If you don’t move, you get bumped. It’s entirely unfair. Their bruises will heal before the night is through. Our bodies will sport ugly purple spots until September.
Two minutes before Marcus Mumford takes the stage, a train comes to rest six inches in front of Claire’s face, treating her to an intimate display of Timmy’s neck acne. We shuffle to our left, hoping to recapture our view, only to watch as dozens of young women ascend upon the shoulders of their adoring ogres, springing to life like a field of sunflowers at first light.
Trouble is, now only the sunflowers can see. Don’t they teach these kids about Jeremy Bentham anymore? Whatever happened to the greatest good for the greatest number of people?

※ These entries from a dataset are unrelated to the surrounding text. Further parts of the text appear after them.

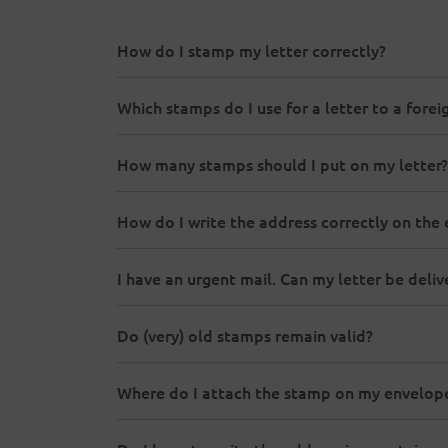
How do I stamp my letter correctly?
Which stamps do I use for a letter to a forei
How many stamps should I put on my letter?
How do I write the address correctly on the
I have an urgent mail. Can my letter be del
Do (very) old stamps remain valid?
Where do I attach the stamp on my envelop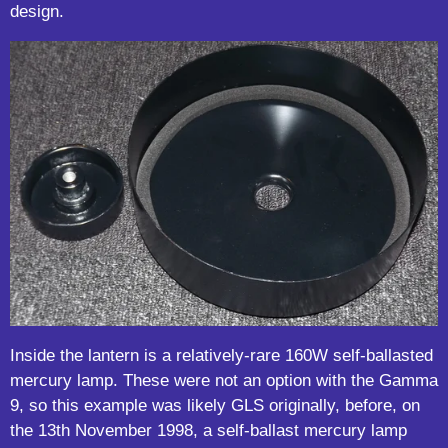
design.
Inside the lantern is a relatively-rare 160W self-ballasted
mercury lamp. These were not an option with the Gamma
9, so this example was likely GLS originally, before, on
the 13th November 1998, a self-ballast mercury lamp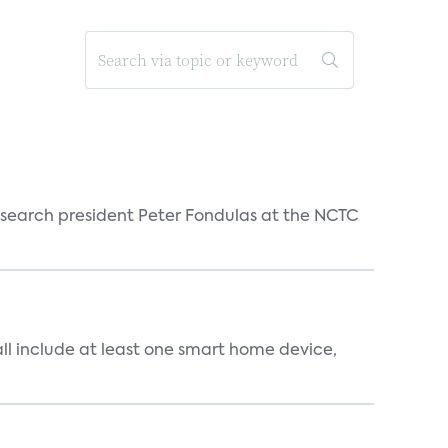
esearch president Peter Fondulas at the NCTC
all include at least one smart home device,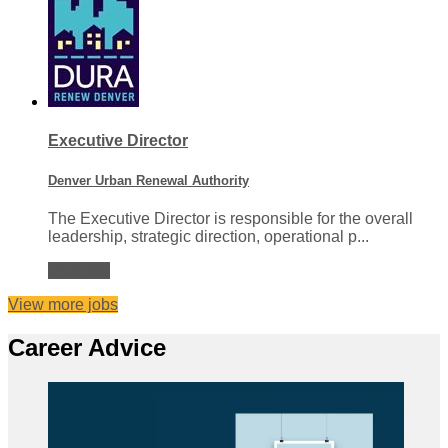
Executive Director
Denver Urban Renewal Authority
The Executive Director is responsible for the overall
leadership, strategic direction, operational p...
View job
View more jobs
Career Advice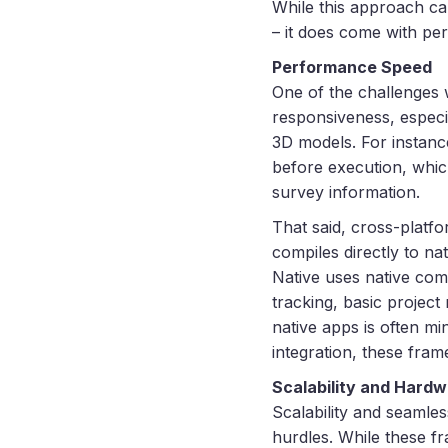
While this approach c
– it does come with pe
Performance Speed
One of the challenges 
responsiveness, especi
3D models. For instan
before execution, which
survey information.
That said, cross-platf
compiles directly to n
Native uses native com
tracking, basic projec
native apps is often 
integration, these fram
Scalability and Hardw
Scalability and seamle
hurdles. While these f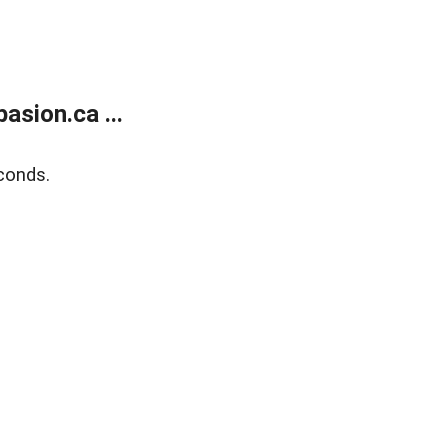
sion.ca ...
conds.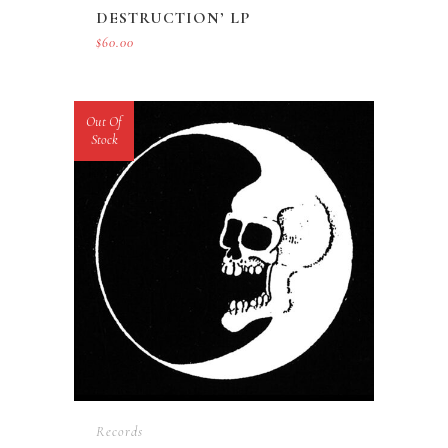
DESTRUCTION’ LP
$
60.00
Out Of
Stock
Records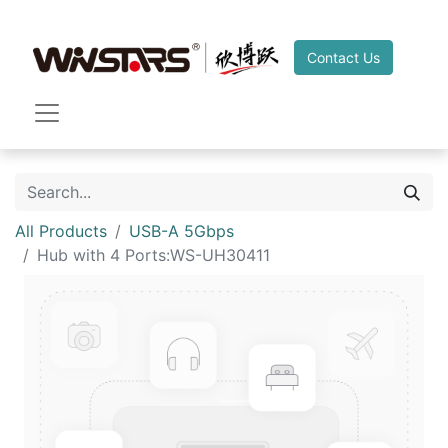
Contact Us
All Products
USB-A 5Gbps
Hub with 4 Ports:WS-UH30411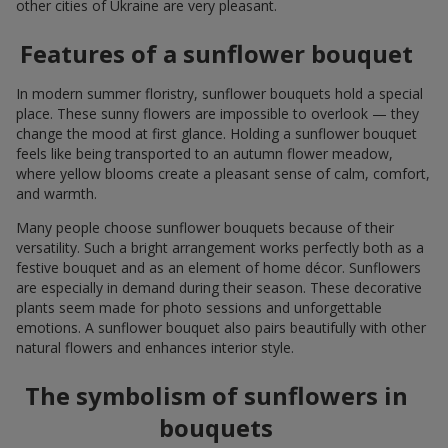
other cities of Ukraine are very pleasant.
Features of a sunflower bouquet
In modern summer floristry, sunflower bouquets hold a special
place. These sunny flowers are impossible to overlook — they
change the mood at first glance. Holding a sunflower bouquet
feels like being transported to an autumn flower meadow,
where yellow blooms create a pleasant sense of calm, comfort,
and warmth.
Many people choose sunflower bouquets because of their
versatility. Such a bright arrangement works perfectly both as a
festive bouquet and as an element of home décor. Sunflowers
are especially in demand during their season. These decorative
plants seem made for photo sessions and unforgettable
emotions. A sunflower bouquet also pairs beautifully with other
natural flowers and enhances interior style.
The symbolism of sunflowers in
bouquets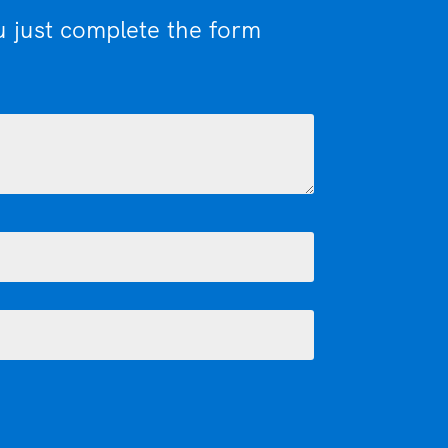
u just complete the form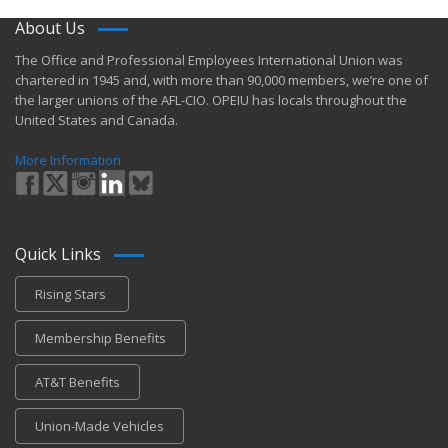
About Us
​The Office and Professional Employees International Union was
chartered in 1945 and​, with more than ​90,000 members, we’re one of
the larger unions of the AFL-CIO. OPEIU has locals ​throughout the
United States and Canada.
More Information
Quick Links
Rising Stars
Membership Benefits
AT&T Benefits
Union-Made Vehicles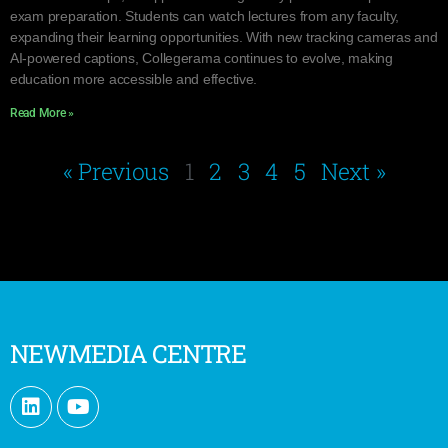
exam preparation. Students can watch lectures from any faculty,
expanding their learning opportunities. With new tracking cameras and
AI-powered captions, Collegerama continues to evolve, making
education more accessible and effective.
Read More »
« Previous
1
2
3
4
5
Next »
NEWMEDIA CENTRE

I didn’t ask Claire if she wanted to go on my shoulders. We know better. She doesn’t want the attention, and I don’t want an aching neck for the rest of the weekend. I can feel her silent resentment. She hates the view, and she hates her sore feet, but most of all: she hates the bastard of a boyfriend who insisted her into this situation.

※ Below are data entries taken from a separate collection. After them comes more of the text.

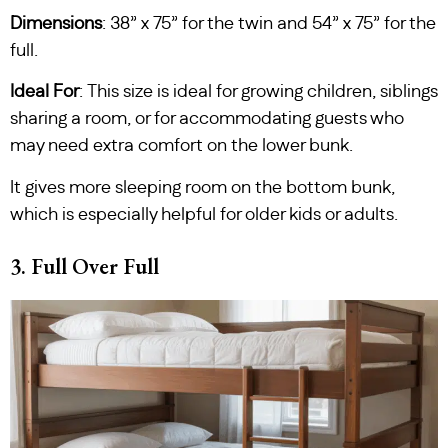
Dimensions
: 38” x 75” for the twin and 54” x 75” for the
full.
Ideal For
: This size is ideal for growing children, siblings
sharing a room, or for accommodating guests who
may need extra comfort on the lower bunk.
It gives more sleeping room on the bottom bunk,
which is especially helpful for older kids or adults.
3. Full Over Full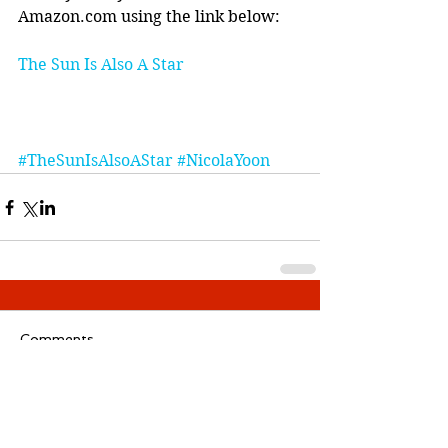
Amazon.com using the link below:
The Sun Is Also A Star
#TheSunIsAlsoAStar
#NicolaYoon
Comments
Write a comment...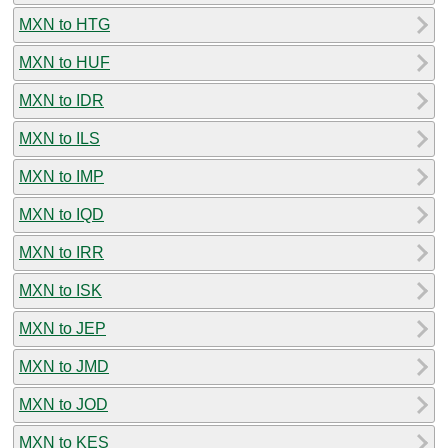
MXN to HTG
MXN to HUF
MXN to IDR
MXN to ILS
MXN to IMP
MXN to IQD
MXN to IRR
MXN to ISK
MXN to JEP
MXN to JMD
MXN to JOD
MXN to KES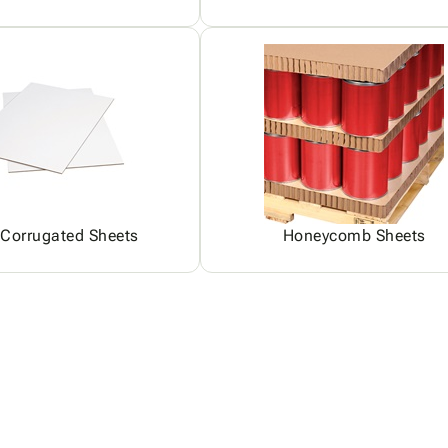
 Corrugated Sheets
Honeycomb Sheets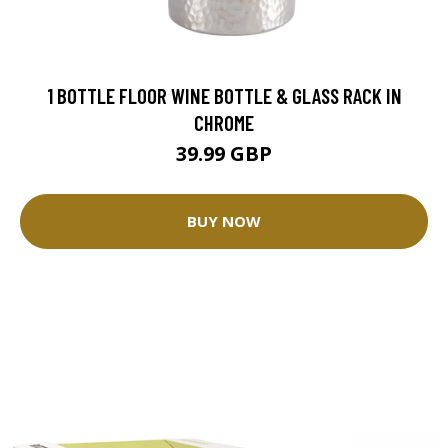
1 BOTTLE FLOOR WINE BOTTLE & GLASS RACK IN
CHROME
39.99 GBP
BUY NOW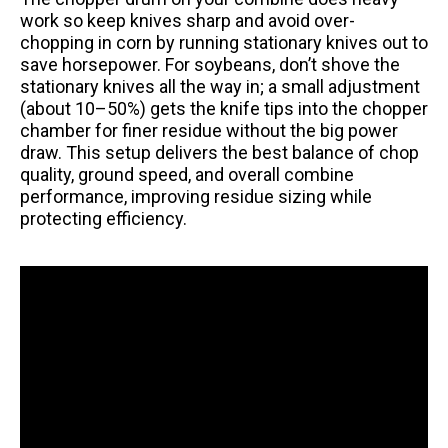
work so keep knives sharp and avoid over-
chopping in corn by running stationary knives out to
save horsepower. For soybeans, don’t shove the
stationary knives all the way in; a small adjustment
(about 10–50%) gets the knife tips into the chopper
chamber for finer residue without the big power
draw. This setup delivers the best balance of chop
quality, ground speed, and overall combine
performance, improving residue sizing while
protecting efficiency.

This isn’t as fun as I remember.
There’s no use pretending. We belong further back. At the end of Mumford’s third song, I leaned into Claire’s ear. “Let’s get out of here.”
“Yes,” she said.
We turned away, and hand in hand, we walked out of our youth and into our middle age. Everyone we passed looked younger than us. I apologized as we brushed by, but our departure was no inconvenience to them. “Go ahead. Give up,” their eyes said. “More room for us.”

We arrived where we started, back at the lawn chairs, and I finally felt the belonging I longed for.
Were we wrapped in ecstasy, surrounded by devotees who knew the lyrics to I Will Wait better than I know the back of a bottle of Pepto Bismol? No. Instead we sang the words we happened to know and swayed in each other’s arms. We watched a great band cast their passion across the city; we just watched it on a giant screen, instead of in slivers through the shoulders of strangers.
Mumford & Sons put on a fine show — fireworks and all — but my favourite moment of the night was when the train arrived to take us home, and I saw that there were two free seats. We fell onto the seat cushions and sighed.
I have reached the sitting years of my life, and much to my surprise, I’m looking forward to them.